§ **JOB ITEM**
How many of the lines below have "display" in them? Say the number and nothing more.

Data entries
# # # #
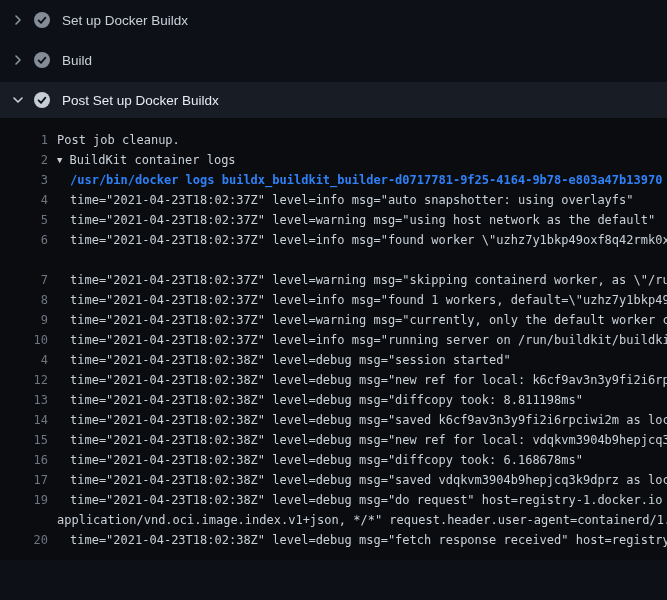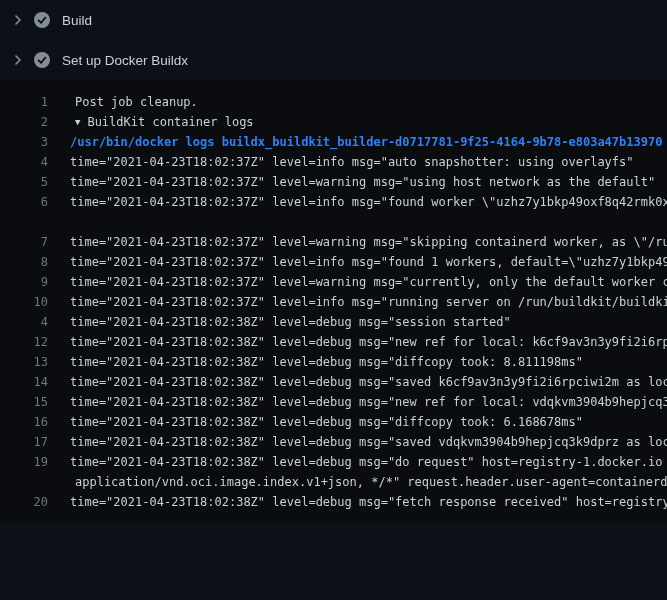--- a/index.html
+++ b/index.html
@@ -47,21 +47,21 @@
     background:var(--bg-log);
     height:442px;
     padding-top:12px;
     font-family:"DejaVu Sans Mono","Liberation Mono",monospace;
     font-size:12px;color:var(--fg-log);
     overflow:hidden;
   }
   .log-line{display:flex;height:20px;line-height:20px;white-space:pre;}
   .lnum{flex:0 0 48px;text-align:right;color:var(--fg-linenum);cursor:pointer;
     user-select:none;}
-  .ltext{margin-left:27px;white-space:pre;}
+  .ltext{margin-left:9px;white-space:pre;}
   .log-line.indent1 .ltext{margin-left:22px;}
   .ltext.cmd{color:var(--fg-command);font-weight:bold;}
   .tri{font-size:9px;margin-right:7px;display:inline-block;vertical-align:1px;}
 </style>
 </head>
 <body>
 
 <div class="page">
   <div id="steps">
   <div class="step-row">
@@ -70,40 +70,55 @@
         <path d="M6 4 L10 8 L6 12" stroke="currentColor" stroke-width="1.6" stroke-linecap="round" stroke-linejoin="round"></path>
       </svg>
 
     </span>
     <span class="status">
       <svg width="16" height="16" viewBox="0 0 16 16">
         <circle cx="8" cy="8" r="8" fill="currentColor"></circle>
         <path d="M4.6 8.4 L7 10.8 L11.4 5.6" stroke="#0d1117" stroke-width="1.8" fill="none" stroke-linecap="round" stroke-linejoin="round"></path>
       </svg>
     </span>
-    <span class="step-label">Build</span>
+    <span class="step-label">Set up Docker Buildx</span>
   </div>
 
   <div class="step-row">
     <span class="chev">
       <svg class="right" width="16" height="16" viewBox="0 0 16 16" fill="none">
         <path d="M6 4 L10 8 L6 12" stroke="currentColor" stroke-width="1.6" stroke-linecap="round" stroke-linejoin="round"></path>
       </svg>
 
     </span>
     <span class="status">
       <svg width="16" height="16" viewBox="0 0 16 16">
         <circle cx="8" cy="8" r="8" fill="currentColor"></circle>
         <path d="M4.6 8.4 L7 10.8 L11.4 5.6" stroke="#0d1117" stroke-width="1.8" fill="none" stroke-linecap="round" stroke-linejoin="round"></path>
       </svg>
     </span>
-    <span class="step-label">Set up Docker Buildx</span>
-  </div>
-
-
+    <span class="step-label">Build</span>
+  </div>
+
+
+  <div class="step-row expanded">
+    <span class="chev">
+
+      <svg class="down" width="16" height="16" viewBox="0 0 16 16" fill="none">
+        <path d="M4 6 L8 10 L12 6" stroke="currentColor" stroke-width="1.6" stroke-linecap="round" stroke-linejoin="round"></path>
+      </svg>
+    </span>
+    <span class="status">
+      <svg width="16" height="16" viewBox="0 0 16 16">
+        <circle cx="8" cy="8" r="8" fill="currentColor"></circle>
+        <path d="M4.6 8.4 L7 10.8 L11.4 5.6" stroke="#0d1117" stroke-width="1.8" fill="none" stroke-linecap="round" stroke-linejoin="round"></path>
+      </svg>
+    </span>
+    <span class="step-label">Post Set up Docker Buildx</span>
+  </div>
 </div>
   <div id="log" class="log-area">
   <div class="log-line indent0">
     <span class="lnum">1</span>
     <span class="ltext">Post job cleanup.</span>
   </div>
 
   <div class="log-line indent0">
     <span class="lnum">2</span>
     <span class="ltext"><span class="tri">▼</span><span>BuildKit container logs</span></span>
# # # #
§ **EXERCISE ANSWER**
2